Images and data visualization

At a minimum, ensure that all images in your content include alt-text or a descriptive caption. The terms “image description” and “alt-text” are sometimes used interchangeably, but “alt-text” refers to a tag that screen reading software can interpret, and which users can select/view; “image description” refers to captions added below an image, or descriptions provided elsewhere in the written content. When generating alt text or image descriptions for course content, make sure you include any elements of the image which students need for understanding, evaluation, or interpretation.

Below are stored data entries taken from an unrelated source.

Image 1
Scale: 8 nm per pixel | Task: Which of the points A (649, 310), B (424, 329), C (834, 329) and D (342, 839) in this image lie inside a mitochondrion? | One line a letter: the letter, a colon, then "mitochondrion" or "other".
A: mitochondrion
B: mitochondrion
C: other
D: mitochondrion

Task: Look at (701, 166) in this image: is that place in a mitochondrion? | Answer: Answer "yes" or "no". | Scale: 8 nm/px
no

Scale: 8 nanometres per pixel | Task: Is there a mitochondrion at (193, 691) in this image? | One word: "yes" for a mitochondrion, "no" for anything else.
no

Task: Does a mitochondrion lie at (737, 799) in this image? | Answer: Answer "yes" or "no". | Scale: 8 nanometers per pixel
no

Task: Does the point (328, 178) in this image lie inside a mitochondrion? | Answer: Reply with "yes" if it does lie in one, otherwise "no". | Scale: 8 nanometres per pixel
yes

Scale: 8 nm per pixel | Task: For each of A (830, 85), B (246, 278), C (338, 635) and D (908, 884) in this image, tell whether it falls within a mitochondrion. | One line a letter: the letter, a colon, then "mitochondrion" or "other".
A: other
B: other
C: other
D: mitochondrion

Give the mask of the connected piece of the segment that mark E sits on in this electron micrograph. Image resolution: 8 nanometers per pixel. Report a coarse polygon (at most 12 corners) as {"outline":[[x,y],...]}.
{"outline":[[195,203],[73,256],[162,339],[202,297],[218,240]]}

Images that are “decorative,” like illustrations, can often be described briefly. Images that are repetitive and do not directly convey meaning, like chapter headings or clip art, can be omitted. Images that contain important content will need full descriptions to ensure students get the information that they need. A helpful resource is Accessible Publishing’s guide to image descriptions for academic work.


Tables and lists

Complex tables can be difficult for screen readers to parse – but many users find complex tables difficult to use, particularly if they span multiple pages or have multiple lines of text in each cell. Consider using simpler formatting, where feasible: lists with headings can be easier for all readers to use.  

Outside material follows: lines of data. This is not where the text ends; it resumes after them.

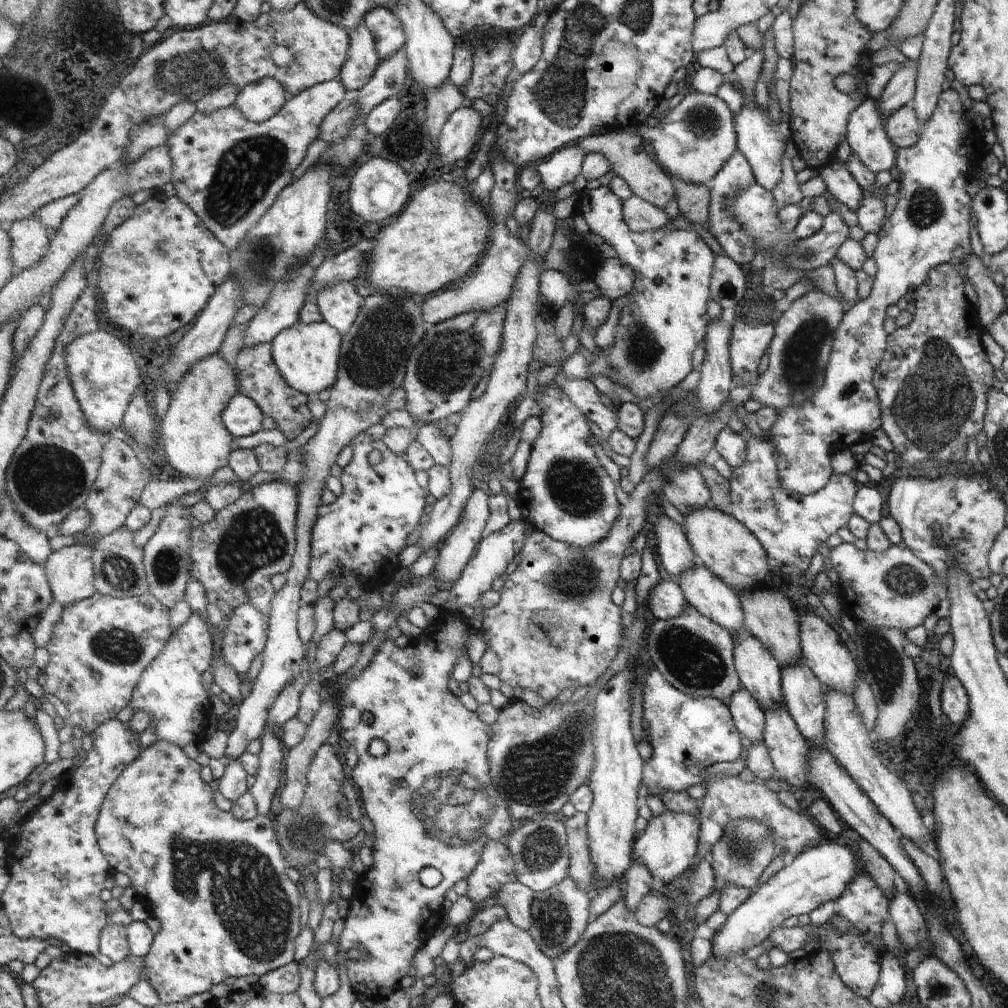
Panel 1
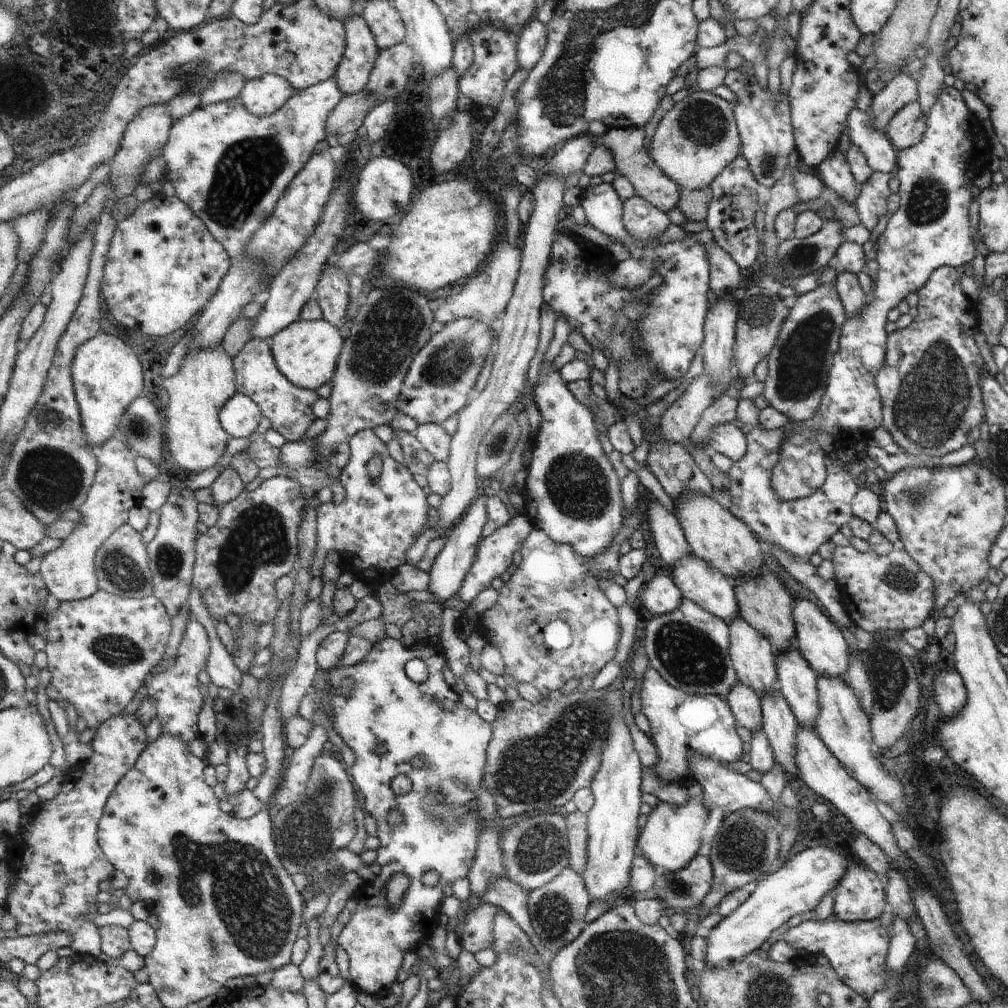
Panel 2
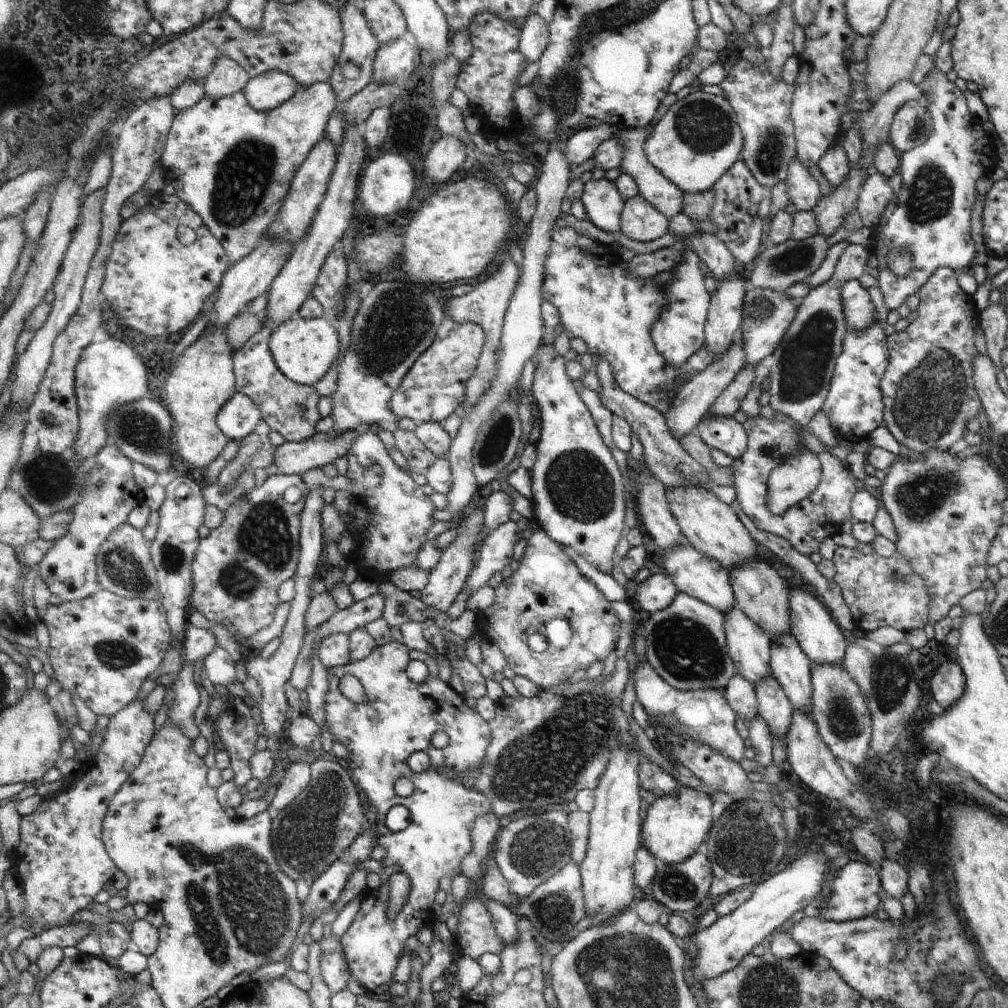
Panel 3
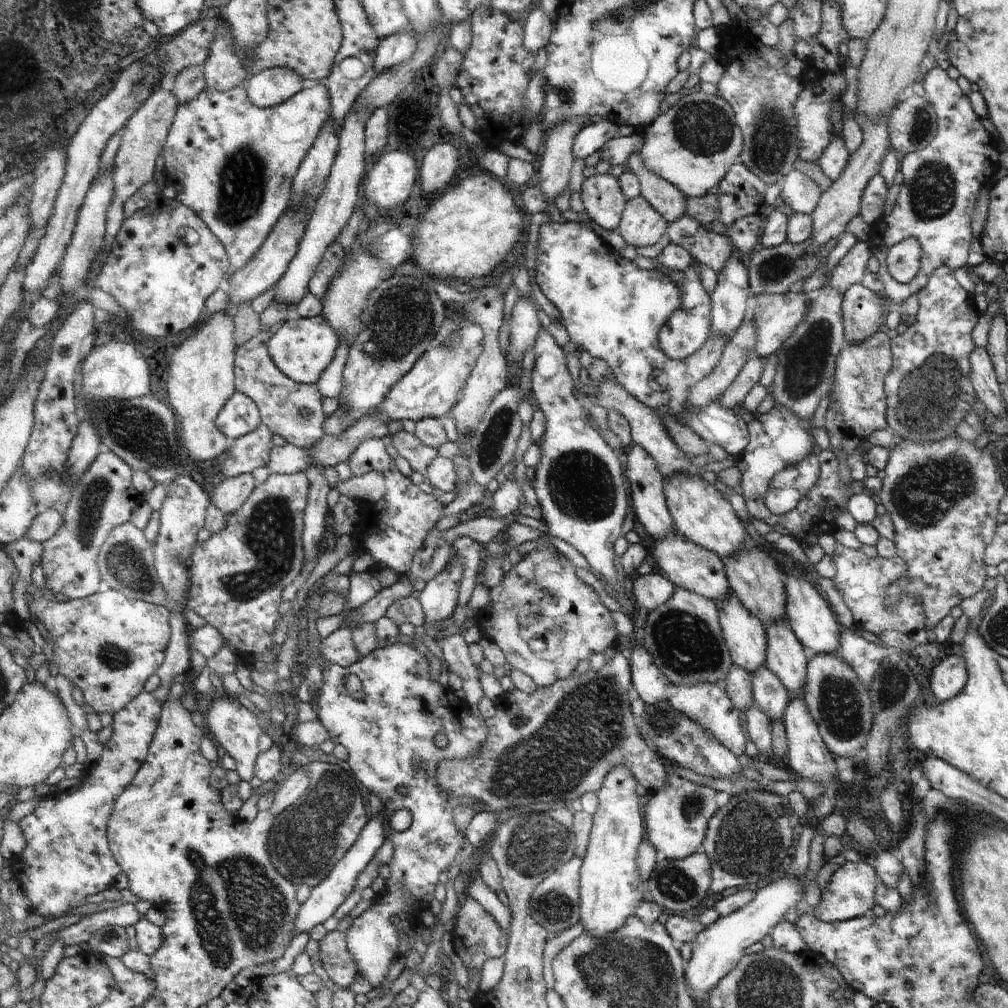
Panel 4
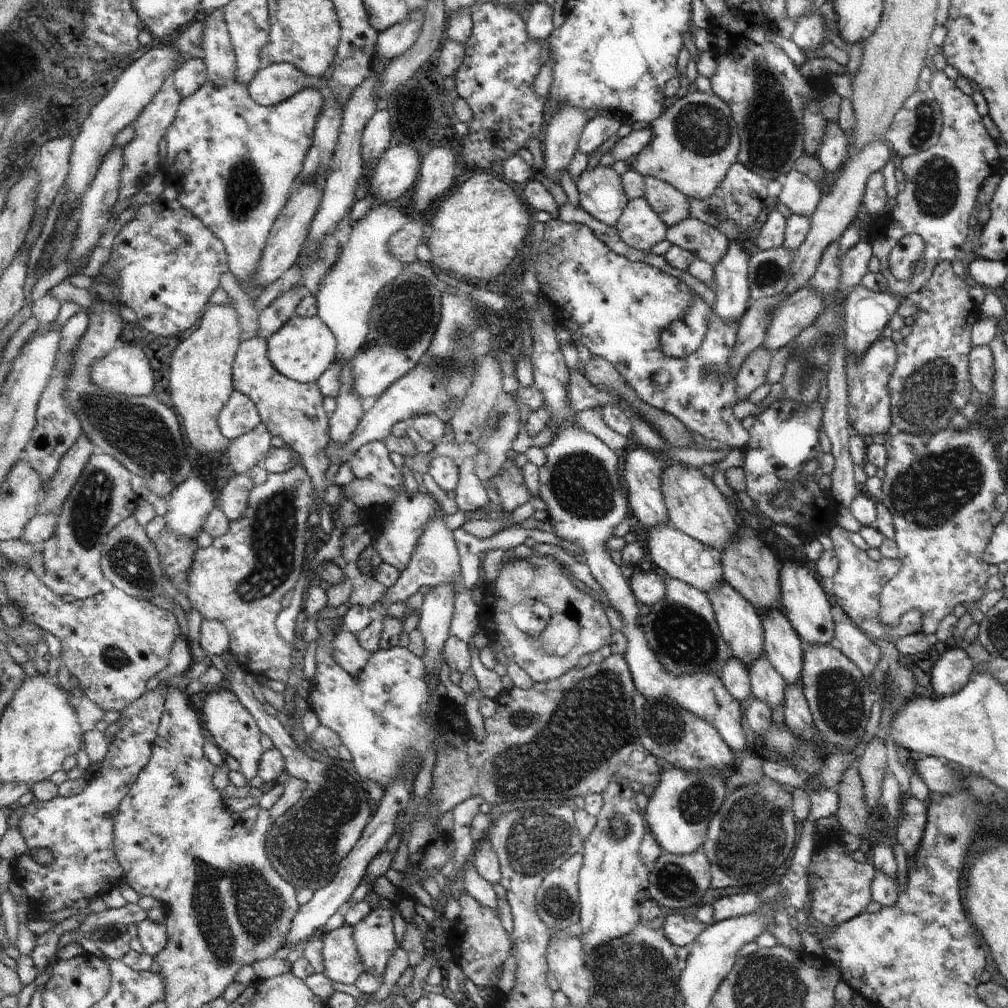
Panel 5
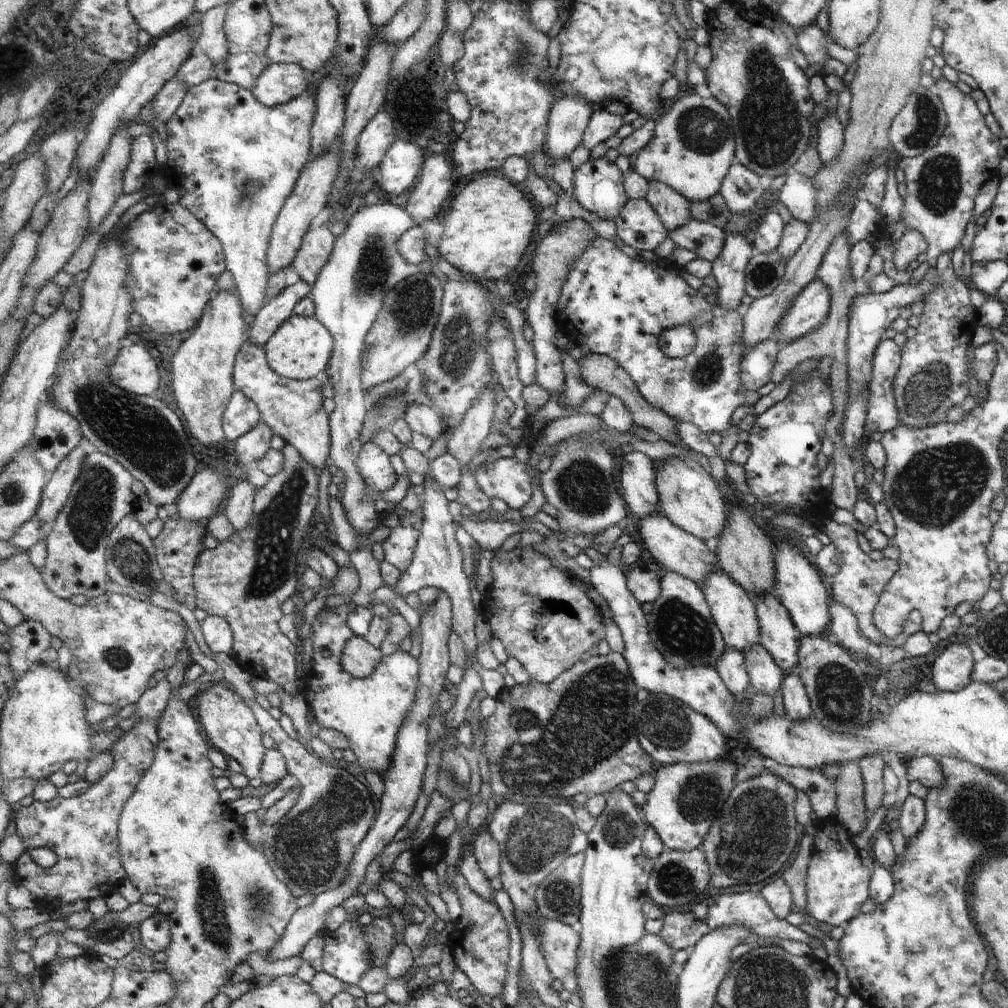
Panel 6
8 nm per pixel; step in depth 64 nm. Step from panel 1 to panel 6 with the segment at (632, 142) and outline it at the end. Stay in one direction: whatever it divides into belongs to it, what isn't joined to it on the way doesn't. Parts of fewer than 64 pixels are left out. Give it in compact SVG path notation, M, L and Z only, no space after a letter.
M650 181L650 189L646 199L658 211L658 215L662 218L663 224L669 232L682 228L693 220L693 202L672 186L659 181Z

When providing data that students need for assignments or evaluations, provide the full data file, where possible. 

Charts and graphs

Sometimes complex images are required to fully convey your content. The best way to make such images accessible can vary – ideally, try to provide the information in several different formats, where possible. For example, include a detailed caption which highlights important trends in the data your graph shows, while also ensuring your graph meets colour accessibility guidelines, omits any extraneous data, uses clear and legible labels/text, and that users can zoom in/enlarge the image.

Data visualizations

A great introductory explainer is available here: 
https://material.io/blog/data-visualization-accessibility 

If you’re looking for something more in-depth, the University of Wisconsin-Madison has a detailed guide on accessible data visualizations.